Directions =
Could you copy out, word for word, the part of the entries below that opens with the line containing "right wrist: (501, 501, -2)" and closes with the line containing "right ankle: (556, 702, -18)", including both of those lines?

Data for processing =
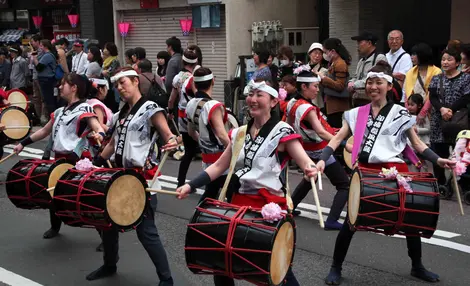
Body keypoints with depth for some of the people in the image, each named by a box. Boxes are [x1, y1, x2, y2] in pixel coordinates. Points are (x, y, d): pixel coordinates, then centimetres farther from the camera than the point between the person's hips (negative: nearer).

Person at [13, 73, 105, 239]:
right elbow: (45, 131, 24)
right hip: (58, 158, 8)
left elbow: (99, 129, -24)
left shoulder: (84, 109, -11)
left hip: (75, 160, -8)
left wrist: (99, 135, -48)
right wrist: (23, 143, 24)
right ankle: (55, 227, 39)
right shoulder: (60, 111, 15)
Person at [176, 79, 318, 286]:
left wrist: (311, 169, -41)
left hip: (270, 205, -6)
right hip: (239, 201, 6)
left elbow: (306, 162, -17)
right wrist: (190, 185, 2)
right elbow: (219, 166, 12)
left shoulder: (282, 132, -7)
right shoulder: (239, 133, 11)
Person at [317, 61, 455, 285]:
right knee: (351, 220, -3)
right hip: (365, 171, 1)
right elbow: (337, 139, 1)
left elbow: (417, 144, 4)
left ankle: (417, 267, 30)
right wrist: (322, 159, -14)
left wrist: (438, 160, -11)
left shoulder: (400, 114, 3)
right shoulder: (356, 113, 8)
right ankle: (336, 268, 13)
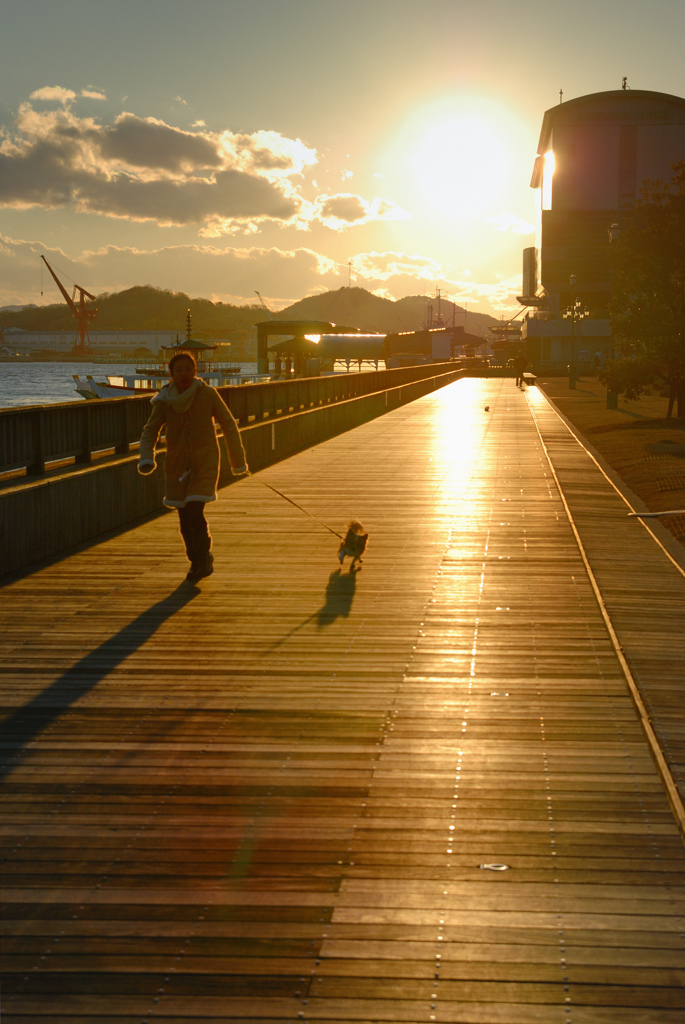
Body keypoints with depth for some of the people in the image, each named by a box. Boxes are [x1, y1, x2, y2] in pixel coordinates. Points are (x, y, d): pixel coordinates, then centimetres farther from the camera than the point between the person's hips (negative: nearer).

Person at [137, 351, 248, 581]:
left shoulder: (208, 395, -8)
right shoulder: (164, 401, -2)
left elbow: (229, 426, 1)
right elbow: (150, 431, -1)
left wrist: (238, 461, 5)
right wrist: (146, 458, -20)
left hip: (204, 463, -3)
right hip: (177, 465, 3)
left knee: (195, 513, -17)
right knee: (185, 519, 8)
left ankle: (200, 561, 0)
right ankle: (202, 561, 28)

---

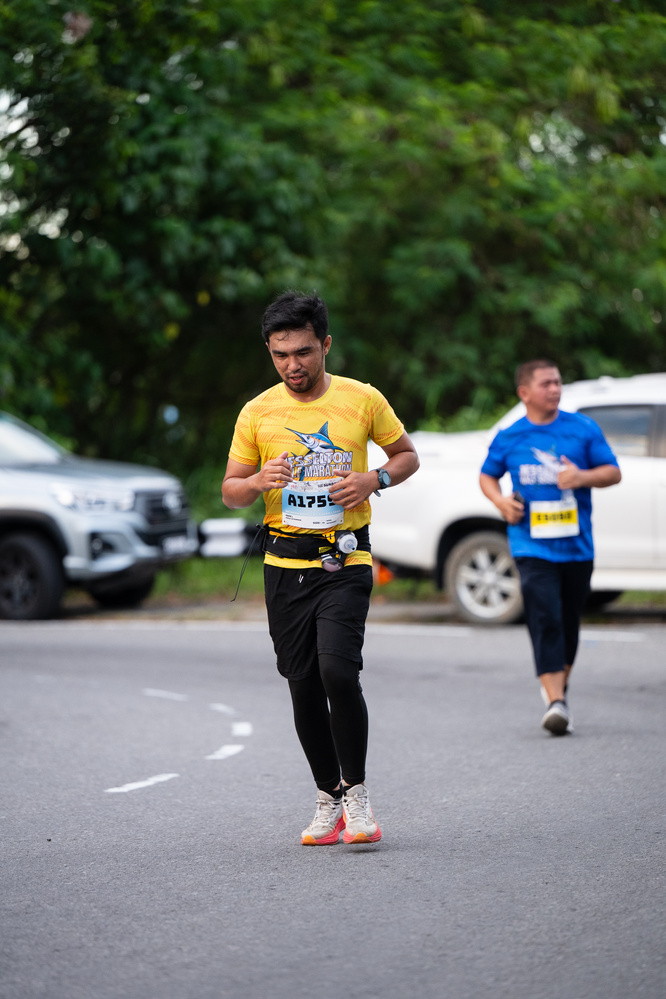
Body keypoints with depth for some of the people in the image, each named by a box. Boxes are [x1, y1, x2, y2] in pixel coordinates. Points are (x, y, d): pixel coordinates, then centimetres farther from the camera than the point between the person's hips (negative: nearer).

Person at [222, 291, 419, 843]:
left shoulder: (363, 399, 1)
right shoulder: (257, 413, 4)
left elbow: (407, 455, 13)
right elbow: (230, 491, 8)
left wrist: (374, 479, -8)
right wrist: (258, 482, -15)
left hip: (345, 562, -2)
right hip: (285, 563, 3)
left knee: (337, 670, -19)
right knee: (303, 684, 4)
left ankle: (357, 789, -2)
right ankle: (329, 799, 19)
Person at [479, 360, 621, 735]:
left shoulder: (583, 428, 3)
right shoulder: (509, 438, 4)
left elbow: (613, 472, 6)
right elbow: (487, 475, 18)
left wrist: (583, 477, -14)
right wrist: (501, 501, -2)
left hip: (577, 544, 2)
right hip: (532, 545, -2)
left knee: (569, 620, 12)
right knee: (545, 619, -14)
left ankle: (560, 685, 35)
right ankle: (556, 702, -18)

Solution for this exercise =
right wrist: (501, 501, -2)
left hip: (577, 544, 2)
right hip: (532, 545, -2)
left knee: (569, 620, 12)
right knee: (545, 619, -14)
left ankle: (560, 685, 35)
right ankle: (556, 702, -18)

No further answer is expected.